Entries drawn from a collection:
>> Begin

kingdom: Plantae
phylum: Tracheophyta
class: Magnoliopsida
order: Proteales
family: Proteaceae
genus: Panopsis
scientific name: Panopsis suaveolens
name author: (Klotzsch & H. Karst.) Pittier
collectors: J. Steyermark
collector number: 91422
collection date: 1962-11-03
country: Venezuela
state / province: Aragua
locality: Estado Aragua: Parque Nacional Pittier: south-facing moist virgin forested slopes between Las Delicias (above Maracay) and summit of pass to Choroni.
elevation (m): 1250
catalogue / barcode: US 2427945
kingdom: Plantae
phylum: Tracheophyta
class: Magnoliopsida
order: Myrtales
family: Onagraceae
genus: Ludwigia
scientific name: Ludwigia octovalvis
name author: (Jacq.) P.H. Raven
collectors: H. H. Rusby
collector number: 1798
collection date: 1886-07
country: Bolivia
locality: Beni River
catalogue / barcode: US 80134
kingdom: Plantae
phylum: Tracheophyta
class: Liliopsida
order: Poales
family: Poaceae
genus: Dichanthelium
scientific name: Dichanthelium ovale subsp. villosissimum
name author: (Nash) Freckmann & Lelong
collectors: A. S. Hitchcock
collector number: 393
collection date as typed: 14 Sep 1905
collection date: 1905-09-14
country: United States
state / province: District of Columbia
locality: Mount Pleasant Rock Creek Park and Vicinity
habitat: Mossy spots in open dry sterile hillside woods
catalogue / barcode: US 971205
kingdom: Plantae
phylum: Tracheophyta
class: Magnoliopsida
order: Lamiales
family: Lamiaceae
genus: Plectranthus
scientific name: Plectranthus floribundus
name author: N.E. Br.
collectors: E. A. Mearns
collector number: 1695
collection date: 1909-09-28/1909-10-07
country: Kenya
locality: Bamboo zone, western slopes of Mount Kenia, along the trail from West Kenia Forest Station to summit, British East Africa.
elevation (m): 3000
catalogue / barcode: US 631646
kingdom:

>> End

§ **Problem**: Convert the stretch of the rows above, from the line containing "catalogue / barcode: US 2427945" through the end of the rows, into a JSON list of strings with one string per line and any blank lines omitted.

§ **Expected answer**:
[
  "catalogue / barcode: US 2427945",
  "kingdom: Plantae",
  "phylum: Tracheophyta",
  "class: Magnoliopsida",
  "order: Myrtales",
  "family: Onagraceae",
  "genus: Ludwigia",
  "scientific name: Ludwigia octovalvis",
  "name author: (Jacq.) P.H. Raven",
  "collectors: H. H. Rusby",
  "collector number: 1798",
  "collection date: 1886-07",
  "country: Bolivia",
  "locality: Beni River",
  "catalogue / barcode: US 80134",
  "kingdom: Plantae",
  "phylum: Tracheophyta",
  "class: Liliopsida",
  "order: Poales",
  "family: Poaceae",
  "genus: Dichanthelium",
  "scientific name: Dichanthelium ovale subsp. villosissimum",
  "name author: (Nash) Freckmann & Lelong",
  "collectors: A. S. Hitchcock",
  "collector number: 393",
  "collection date as typed: 14 Sep 1905",
  "collection date: 1905-09-14",
  "country: United States",
  "state / province: District of Columbia",
  "locality: Mount Pleasant Rock Creek Park and Vicinity",
  "habitat: Mossy spots in open dry sterile hillside woods",
  "catalogue / barcode: US 971205",
  "kingdom: Plantae",
  "phylum: Tracheophyta",
  "class: Magnoliopsida",
  "order: Lamiales",
  "family: Lamiaceae",
  "genus: Plectranthus",
  "scientific name: Plectranthus floribundus",
  "name author: N.E. Br.",
  "collectors: E. A. Mearns",
  "collector number: 1695",
  "collection date: 1909-09-28/1909-10-07",
  "country: Kenya",
  "locality: Bamboo zone, western slopes of Mount Kenia, along the trail from West Kenia Forest Station to summit, British East Africa.",
  "elevation (m): 3000",
  "catalogue / barcode: US 631646",
  "kingdom:"
]